(Data for the task)

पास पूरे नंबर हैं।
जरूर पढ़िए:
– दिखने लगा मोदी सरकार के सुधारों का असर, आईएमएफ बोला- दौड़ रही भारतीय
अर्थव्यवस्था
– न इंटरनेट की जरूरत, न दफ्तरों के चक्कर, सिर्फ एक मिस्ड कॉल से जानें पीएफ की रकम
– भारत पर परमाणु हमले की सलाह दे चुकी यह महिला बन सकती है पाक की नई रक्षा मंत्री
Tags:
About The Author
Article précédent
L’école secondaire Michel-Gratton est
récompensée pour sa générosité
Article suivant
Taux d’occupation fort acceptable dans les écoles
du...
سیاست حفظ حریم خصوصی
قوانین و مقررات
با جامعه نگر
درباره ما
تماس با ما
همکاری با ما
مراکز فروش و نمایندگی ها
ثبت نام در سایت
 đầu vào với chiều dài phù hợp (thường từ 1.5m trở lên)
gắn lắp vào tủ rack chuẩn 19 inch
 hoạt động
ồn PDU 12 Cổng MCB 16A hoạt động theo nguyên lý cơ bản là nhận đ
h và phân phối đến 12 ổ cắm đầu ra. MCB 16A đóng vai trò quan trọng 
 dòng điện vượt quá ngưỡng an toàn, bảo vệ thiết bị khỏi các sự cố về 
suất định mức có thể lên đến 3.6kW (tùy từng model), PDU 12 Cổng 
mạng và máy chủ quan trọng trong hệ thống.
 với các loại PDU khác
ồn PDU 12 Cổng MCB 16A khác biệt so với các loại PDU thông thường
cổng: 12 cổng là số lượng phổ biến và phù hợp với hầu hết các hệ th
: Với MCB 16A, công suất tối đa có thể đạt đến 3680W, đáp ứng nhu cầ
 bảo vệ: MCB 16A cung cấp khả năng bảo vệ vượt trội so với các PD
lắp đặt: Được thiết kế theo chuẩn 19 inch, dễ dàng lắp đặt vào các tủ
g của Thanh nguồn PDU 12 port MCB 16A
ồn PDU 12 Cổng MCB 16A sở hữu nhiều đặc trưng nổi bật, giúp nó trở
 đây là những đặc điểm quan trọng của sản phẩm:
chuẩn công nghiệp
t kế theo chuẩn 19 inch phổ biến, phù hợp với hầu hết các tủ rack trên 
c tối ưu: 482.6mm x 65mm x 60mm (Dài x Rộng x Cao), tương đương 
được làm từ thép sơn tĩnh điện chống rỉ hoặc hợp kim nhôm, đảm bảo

(End Data for the task)

List every line in the data above that contains the string "chuẩn".

gắn lắp vào tủ rack chuẩn 19 inch
lắp đặt: Được thiết kế theo chuẩn 19 inch, dễ dàng lắp đặt vào các tủ
chuẩn công nghiệp
t kế theo chuẩn 19 inch phổ biến, phù hợp với hầu hết các tủ rack trên 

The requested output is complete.